■ PROBLEM TO SOLVE
Give the data again word for word; drop the pictures.

■ DATA BLOCK
>>>

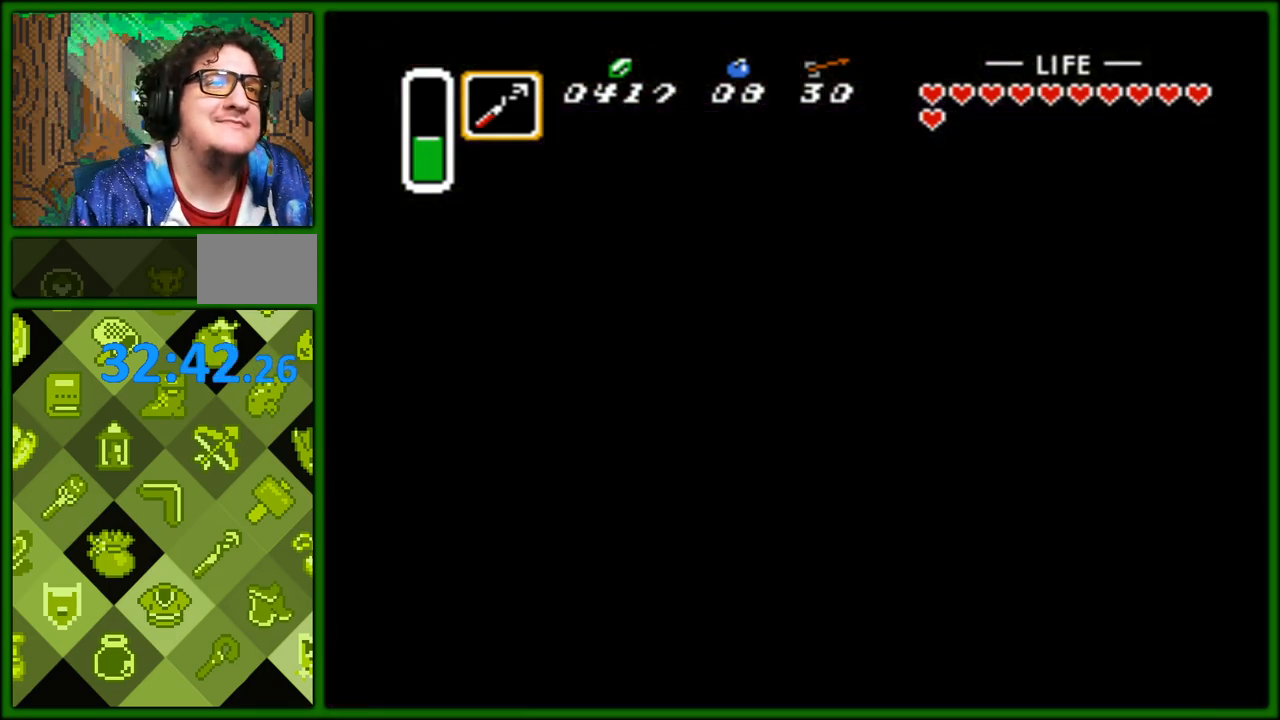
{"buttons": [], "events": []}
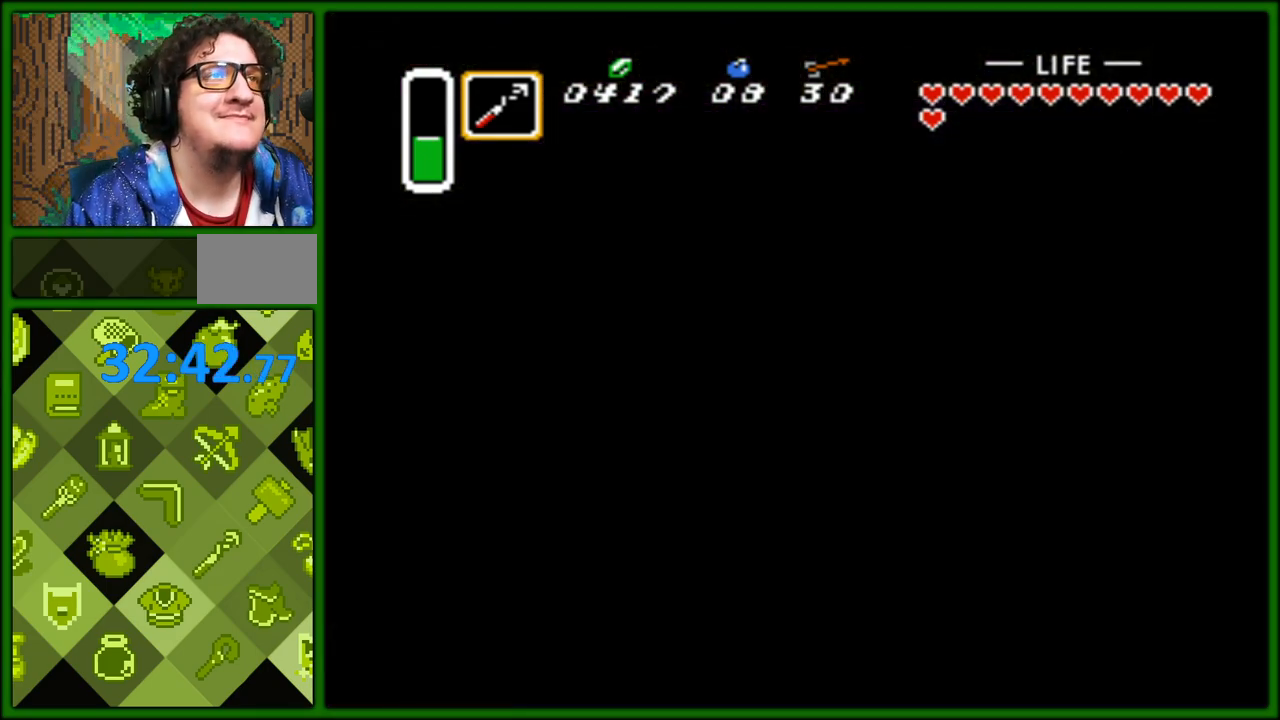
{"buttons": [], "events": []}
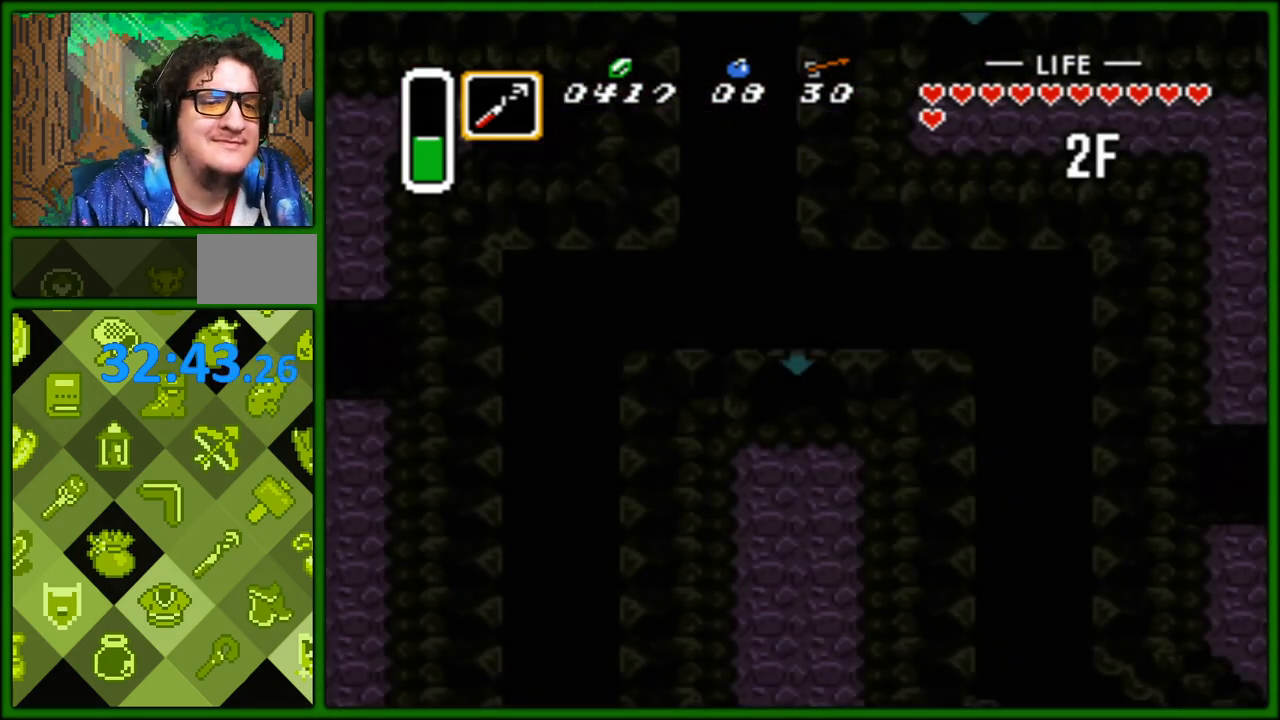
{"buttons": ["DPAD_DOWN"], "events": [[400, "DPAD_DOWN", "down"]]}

<<<

■ ANSWER BOX
{"buttons": [], "events": []}
{"buttons": [], "events": []}
{"buttons": ["DPAD_DOWN"], "events": [[400, "DPAD_DOWN", "down"]]}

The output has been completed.